I've always been interested in the vietnam war, so I figured I would incorporate that into an army, so here it is...and the huey will be a valkyrie, and theres a lot of cool stuff on the inside that you can't see, i took parts from the interior of a rhino and put them in there and added some pretty good looking blood to the floor


----------



## Damned Fist (Nov 2, 2007)

Nice job. I really like the flesh tones..., especially on your sergeant.


----------



## refractory (Sep 15, 2008)

nice... im doing the same thing right now but with catachans.


----------



## Azwraith (Apr 23, 2009)

i think it looks really good only comment i could make is maybe get some long flat strands of green stuff and wrap it around the knifes on the gun barrels so it looks like they are tied on.. right now they look like they are magically held there.
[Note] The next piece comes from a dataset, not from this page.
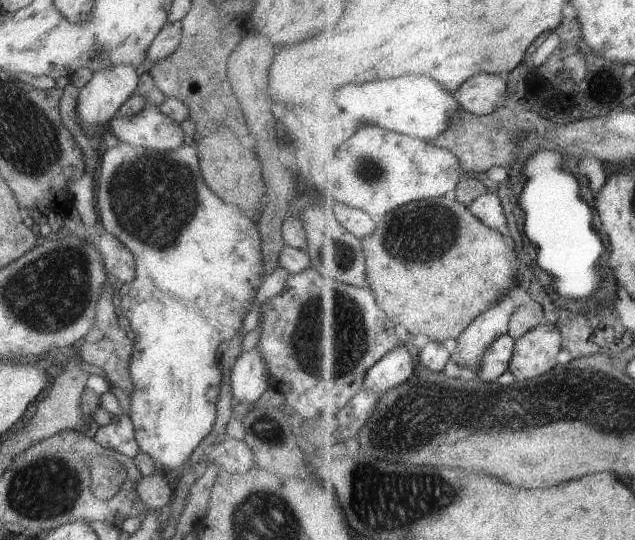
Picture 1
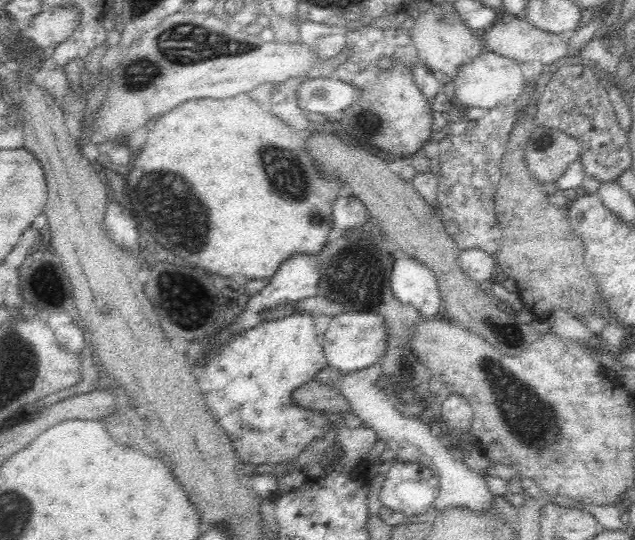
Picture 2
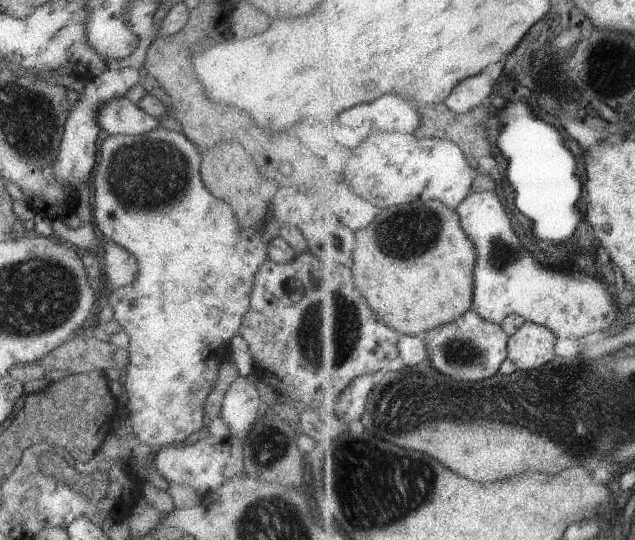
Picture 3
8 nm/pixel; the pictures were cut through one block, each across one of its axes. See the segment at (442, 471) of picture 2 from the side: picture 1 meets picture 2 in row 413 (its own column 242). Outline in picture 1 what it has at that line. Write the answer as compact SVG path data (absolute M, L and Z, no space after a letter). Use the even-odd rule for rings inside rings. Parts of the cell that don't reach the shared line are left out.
M255 347L240 353L228 378L233 397L241 402L257 401L270 386L268 366Z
but otherwise really cool!


----------



## NurglingStomper (Jan 31, 2009)

Nicely done man. I have always thought of using a huey in my army. Or a cobra as a Vulture gunship.


----------



## Shogun_Nate (Aug 2, 2008)

Nice minis mate! Really like the flesh work on the helmet-less one! Well done all around!

Good luck and good gaming,

Nate

P.S.-The bayonettes are fitted into a lock that isn't really modelled onto the mini :biggrin:


----------



## col44mag (Mar 30, 2008)

really good bud keep up the good work


----------



## Klausmasterflex (Jun 5, 2009)

cool, but no camo on the guard?


----------



## Stella Cadente (Dec 25, 2006)

Azwraith said:


> i think it looks really good only comment i could make is maybe get some long flat strands of green stuff and wrap it around the knifes on the gun barrels so it looks like they are tied on.. right now they look like they are magically held there.
> 
> but otherwise really cool!


I wouldn't really call Bayonet lugs magical

nice scheme, reminds me of the bloke who had his army in WD once, the name escapes me right now though


----------



## Sangus Bane (Jun 17, 2009)

I never thought about using a helicopter for my army... it makes sense...


----------



## jordan_darko (Mar 26, 2008)

Very nice work mate did you get inspiration for the colour scheme from Owen Rees's Imperial Guard ? its exactly the same as his  loving the heli aswell mate good job. JD


----------



## starhawks (Jan 14, 2009)

thanks for all the comments...actually the scheme was just made from colors that i had lying around to be honest, but to be completely honest my inspiration came from the movie tropic thunder, it is my all time favorite movie...and i did try to do some camo on them, but i didn't for two reasons: first, the soldiers in vietnam didn't really have camo except on the helmets, and second it was too time consuming


----------



## Col. Schafer (Apr 15, 2008)

My only sugestion is do it with catachans, but if cadians are what you have go for it. Catachans are kindof made to be the vietnam reps for 40K (marbo=rambo).

I like them though, they look more profecional than catachans do, the color scheem is quite good (and another reminder of my crap painting abilities) Rock some flamers for specials and you'll realy be there.

EDIT: I almost forgot! The chopper is awsome.


----------